Monday, February 01, 2016

I always feel smarter when Harvard agrees with me.
New Technologies Give Government Ample Means to Track Suspects, Study Finds
For more than two years the F.B.I. and intelligence agencies have warned that encrypted communications are creating a “going dark” crisis that will keep them from tracking terrorists and kidnappers.
Now, a study in which current and former intelligence officials participated concludes that the warning is wildly overblown, and that a raft of new technologies — like television sets with microphones and web-connected cars — are creating ample opportunities for the government to track suspects, many of them worrying.
… The study, titled, “Don’t Panic: Making Progress on the ‘Going Dark’ Debate,” is among the sharpest counterpoints yet to the contentions of James B. Comey, the F.B.I. director, and other Justice Department officials, mostly by arguing that they have defined the issue too narrowly.
[One example from the report:
Metadata is not encrypted, and the vast majority is likely to remain so. This is data that needs to stay unencrypted in order for the systems to operate: location data from cell phones and other devices, telephone calling records, header information in e-mail, and so on. This information provides an enormous amount of surveillance data that was unavailable before these systems became widespread.

It's so simple only simple minded folks would use it. Imagine a default password that you can not change.
Hardcoded Keys Put Westermo Industrial Switches at Risk
Westermo is a Sweden-based company that designs and manufactures industrial-grade communications products for mission-critical systems. The firm’s solutions are used across the world in sectors such as transport, water, energy supplies, mining and petrochemical.
According to ICS-CERT, researcher Neil Smith discovered that the SSL keys used by Westermo industrial switches to secure communications are hardcoded and shared across devices.
Since it cannot be changed, a malicious actors who obtains the key can intercept and decrypt communications via a man-in-the-middle (MitM) attack. An attacker could intercept login credentials and leverage the information to gain access to a vulnerable device.

Suggesting Security was a bit understaffed? Also, some job hunting information for my Computer Security students.
Help Wanted: 1,000 Cybersecurity Jobs At OPM, Post-Hack Hiring Approved By DHS
… The Office of Personnel Management (OPM) suffered the largest cyber attack over the past year, resulting in the theft of contact records on more than twenty million people including those who applied for government security clearances and went through background checks, and nearly two million spouses and domestic partners of those applicants. As the OPM hack news unraveled, it got worse — revealing that hackers stole the digital fingerprints of more than five million people employed by the U.S. federal government… the same fingerprints that are sometimes used for access to so-called locked down buildings and computers.
OPM recently announced it is hiring 1,000 new cybersecurity professionals, which have been approved by the U.S. Department of Homeland Security (DHS).

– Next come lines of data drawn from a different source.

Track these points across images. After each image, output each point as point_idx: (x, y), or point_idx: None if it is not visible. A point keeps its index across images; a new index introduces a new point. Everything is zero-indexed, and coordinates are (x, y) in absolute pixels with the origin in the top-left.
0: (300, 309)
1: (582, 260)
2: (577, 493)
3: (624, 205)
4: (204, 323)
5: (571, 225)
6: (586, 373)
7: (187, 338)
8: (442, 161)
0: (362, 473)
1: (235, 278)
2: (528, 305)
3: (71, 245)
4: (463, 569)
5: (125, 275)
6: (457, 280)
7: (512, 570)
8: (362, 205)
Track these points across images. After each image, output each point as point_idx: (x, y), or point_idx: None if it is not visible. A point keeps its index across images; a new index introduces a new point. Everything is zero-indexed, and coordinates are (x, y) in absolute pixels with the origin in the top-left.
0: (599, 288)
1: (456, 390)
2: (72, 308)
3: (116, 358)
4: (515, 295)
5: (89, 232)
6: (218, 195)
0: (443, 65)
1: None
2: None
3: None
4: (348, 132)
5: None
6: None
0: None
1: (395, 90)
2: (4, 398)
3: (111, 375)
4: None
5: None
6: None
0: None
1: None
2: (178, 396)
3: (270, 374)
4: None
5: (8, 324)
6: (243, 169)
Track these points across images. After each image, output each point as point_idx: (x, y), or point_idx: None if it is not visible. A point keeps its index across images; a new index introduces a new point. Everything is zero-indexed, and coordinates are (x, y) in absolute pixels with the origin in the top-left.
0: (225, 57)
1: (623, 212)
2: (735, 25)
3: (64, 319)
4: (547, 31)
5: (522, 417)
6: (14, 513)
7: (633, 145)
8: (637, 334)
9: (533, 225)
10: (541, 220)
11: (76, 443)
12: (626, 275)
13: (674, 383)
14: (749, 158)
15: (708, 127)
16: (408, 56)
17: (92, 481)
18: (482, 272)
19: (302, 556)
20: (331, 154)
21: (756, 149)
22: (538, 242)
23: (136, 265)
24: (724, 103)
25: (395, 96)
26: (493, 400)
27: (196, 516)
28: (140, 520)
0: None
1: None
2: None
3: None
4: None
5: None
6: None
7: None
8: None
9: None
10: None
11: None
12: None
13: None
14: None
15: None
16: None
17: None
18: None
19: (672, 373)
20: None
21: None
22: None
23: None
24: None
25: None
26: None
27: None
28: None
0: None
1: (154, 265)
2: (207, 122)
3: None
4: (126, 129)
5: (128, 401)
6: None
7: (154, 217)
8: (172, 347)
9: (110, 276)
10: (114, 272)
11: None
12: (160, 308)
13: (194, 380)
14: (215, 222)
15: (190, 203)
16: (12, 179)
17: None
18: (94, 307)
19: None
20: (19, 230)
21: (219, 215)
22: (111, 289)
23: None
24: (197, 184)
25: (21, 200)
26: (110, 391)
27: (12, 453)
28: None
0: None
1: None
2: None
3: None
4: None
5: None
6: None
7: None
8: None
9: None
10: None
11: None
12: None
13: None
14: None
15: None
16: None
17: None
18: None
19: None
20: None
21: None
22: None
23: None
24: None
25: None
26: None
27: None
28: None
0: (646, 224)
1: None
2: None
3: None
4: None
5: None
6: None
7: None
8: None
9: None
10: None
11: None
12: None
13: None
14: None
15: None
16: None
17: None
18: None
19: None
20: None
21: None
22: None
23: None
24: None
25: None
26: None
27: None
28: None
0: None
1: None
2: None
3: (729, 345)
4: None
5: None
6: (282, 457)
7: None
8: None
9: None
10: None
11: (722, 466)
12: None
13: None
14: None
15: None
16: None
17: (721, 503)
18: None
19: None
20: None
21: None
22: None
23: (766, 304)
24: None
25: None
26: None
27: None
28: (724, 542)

Federal News Radio recently listed the duties the new cyber hires will carry out
… For a bird’s-eye view of cybersecurity jobs throughout the U.S. federal government, you visit the National Initiative for Cybersecurity Careers and Studies (NICCS) website.

Only California would spy on you to protect your privacy?
UtotheRescue reports:
The San Francisco Chronicle has coverage of an issue that has been circulating on faculty email networks at UC Berkeley for a few days. The piece, “Cal professors fear UC bosses will snoop on them,” is behind a paywall. The first sentence reads, “UC Berkeley faculty members are buzzing over news that University of California President Janet Napolitano ordered the installation of computer hardware capable of monitoring all e-mails going in and out of the UC system.” UC’s Chief Operating Officer says “that UC policy “forbids the university from using such data for nonsecurity purposes.” UC Berkeley’s Senate chair replies, “What has upset a lot of the faculty was that the surveillance was put in place without consulting the faculty. In fact, the people installing the system were under strict instructions not to reveal it was taking place.” On the blog’s Facebook page, we’ve had some debate about how new this capability is, with some faculty from various universities saying they’ve always assumed their university email could be monitored at any time, and others saying this is a new level of intrusion.
Read more on UtotheRescue.
[From the article:
The UCOP had this hardware installed last summer.
They did so over the objections of our campus IT and security experts.
The intrusive hardware is not under the control of local IT staff--it sends data on network activity to UCOP and to the vendor. Of what these data consists we do not know.

Might be handy for some of those recurring tasks, like backups.
Create Awesome Life Automations with Multi-Step Zaps
… in the world of online app automation, a typical workflow involves creating a single action from one service, and using it to trigger something in another service. An example — using an incoming email with a specific subject line, to trigger a Google Spreadsheet which loads the subject line and the sender into two fields.
With this fresh update, Zapier has just raised the bar by allowing you to use a single app trigger to kick off a whole laundry-list of actions.
… As your list of actions grow, every new action can draw upon either the original trigger, or the subsequent actions you’ve created.